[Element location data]
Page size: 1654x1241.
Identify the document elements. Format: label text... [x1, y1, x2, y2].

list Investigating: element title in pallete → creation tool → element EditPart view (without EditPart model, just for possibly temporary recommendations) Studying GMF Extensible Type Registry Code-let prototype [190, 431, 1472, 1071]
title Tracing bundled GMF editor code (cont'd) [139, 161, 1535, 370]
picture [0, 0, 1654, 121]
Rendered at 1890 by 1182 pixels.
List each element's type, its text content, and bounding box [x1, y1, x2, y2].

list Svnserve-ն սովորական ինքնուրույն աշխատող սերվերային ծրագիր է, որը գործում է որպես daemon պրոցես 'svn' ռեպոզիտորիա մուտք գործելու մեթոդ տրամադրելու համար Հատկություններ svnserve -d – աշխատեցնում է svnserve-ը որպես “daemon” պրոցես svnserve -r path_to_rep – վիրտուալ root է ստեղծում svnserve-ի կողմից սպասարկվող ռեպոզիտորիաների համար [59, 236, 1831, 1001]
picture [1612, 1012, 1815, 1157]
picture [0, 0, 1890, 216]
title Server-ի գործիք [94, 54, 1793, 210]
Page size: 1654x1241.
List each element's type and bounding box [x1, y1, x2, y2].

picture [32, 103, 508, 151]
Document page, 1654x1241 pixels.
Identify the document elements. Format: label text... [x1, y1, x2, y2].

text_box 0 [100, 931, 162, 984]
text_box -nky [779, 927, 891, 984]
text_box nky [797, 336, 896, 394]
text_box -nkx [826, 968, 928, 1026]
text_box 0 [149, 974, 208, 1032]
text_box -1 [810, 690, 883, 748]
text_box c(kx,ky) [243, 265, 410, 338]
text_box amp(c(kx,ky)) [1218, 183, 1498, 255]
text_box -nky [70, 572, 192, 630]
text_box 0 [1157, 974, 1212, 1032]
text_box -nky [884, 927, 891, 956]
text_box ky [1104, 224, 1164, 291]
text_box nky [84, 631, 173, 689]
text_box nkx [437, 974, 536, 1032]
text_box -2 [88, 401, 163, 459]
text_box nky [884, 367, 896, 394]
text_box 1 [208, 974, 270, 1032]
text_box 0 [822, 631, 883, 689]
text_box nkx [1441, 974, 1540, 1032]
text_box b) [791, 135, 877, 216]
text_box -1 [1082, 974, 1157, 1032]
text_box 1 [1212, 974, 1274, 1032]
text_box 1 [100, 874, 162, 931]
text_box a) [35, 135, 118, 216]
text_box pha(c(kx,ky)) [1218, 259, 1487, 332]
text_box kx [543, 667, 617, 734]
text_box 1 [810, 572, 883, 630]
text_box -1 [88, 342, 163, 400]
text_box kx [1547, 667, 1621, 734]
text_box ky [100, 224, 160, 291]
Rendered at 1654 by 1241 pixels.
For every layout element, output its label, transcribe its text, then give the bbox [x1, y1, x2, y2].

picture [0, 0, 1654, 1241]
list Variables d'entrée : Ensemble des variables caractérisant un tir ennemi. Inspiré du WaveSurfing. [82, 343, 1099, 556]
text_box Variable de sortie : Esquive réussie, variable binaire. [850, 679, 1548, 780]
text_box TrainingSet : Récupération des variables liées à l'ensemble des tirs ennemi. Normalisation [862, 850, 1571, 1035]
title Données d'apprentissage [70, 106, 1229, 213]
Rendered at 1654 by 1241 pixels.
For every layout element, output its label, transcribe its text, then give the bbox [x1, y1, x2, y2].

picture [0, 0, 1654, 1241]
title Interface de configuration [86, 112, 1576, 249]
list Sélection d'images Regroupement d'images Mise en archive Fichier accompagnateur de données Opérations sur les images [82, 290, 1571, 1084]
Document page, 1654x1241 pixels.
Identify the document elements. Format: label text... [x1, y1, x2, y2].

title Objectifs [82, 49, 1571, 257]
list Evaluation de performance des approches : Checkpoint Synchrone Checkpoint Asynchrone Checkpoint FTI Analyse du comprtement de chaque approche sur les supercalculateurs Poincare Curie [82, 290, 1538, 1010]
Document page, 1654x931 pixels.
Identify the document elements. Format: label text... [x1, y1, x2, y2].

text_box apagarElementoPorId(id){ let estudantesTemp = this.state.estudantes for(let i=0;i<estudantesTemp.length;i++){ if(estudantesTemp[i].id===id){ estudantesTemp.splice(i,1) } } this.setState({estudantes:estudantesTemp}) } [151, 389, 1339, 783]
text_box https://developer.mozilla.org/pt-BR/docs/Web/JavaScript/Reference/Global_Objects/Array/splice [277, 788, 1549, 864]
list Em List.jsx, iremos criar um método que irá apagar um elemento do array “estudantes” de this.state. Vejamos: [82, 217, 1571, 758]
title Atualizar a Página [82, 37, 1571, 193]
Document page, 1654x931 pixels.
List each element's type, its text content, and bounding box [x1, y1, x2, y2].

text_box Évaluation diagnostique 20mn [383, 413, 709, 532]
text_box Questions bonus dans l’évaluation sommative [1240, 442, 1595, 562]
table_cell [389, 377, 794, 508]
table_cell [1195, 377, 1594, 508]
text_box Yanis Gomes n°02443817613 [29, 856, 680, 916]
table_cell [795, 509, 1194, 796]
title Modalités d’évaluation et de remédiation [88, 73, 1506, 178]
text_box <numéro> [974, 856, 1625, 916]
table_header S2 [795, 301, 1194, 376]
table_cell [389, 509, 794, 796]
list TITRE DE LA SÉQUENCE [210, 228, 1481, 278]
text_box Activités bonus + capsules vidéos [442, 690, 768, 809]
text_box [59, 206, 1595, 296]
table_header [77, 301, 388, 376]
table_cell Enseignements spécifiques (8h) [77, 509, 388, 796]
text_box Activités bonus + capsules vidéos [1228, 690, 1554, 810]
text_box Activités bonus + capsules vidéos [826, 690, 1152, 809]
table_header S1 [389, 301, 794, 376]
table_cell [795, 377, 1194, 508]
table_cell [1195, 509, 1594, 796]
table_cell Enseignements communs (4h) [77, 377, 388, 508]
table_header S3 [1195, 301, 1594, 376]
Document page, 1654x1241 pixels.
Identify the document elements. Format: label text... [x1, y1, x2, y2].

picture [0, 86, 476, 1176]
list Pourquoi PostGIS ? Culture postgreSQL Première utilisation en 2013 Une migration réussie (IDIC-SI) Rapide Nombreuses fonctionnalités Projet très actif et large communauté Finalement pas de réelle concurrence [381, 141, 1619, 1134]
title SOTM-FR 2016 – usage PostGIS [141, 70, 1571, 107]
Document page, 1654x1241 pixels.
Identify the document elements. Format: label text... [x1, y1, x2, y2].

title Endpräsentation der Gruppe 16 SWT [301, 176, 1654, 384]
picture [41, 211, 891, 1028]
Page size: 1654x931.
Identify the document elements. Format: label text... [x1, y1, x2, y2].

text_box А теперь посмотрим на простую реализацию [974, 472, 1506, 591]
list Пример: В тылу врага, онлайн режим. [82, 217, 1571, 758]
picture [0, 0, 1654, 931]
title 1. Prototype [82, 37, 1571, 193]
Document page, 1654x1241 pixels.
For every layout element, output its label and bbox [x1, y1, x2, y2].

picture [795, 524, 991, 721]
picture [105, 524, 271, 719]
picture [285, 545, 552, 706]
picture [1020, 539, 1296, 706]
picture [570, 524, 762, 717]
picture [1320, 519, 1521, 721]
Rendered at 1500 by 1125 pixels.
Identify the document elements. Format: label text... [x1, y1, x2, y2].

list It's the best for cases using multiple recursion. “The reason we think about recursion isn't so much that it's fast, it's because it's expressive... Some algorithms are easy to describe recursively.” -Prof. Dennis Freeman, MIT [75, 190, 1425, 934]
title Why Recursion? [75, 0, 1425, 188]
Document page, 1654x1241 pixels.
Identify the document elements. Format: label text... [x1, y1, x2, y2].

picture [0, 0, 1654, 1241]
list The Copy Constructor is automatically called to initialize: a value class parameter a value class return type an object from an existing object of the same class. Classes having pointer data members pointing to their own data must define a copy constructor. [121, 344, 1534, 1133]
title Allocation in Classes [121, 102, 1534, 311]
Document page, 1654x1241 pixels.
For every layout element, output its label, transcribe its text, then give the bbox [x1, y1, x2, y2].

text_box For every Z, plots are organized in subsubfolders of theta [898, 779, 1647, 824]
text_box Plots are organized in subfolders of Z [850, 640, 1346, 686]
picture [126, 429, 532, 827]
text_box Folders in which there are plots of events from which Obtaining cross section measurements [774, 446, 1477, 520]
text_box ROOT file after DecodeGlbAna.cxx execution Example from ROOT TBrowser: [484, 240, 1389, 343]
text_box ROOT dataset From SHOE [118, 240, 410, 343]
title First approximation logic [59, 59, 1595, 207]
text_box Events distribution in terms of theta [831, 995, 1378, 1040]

**Exercise instructions:** Please report each line in the entries above that contains the word "Rendered", copying every such line in full.

**Reply:**
Rendered at 1890 by 1182 pixels.
Rendered at 1654 by 1241 pixels.
Rendered at 1654 by 1241 pixels.
Rendered at 1500 by 1125 pixels.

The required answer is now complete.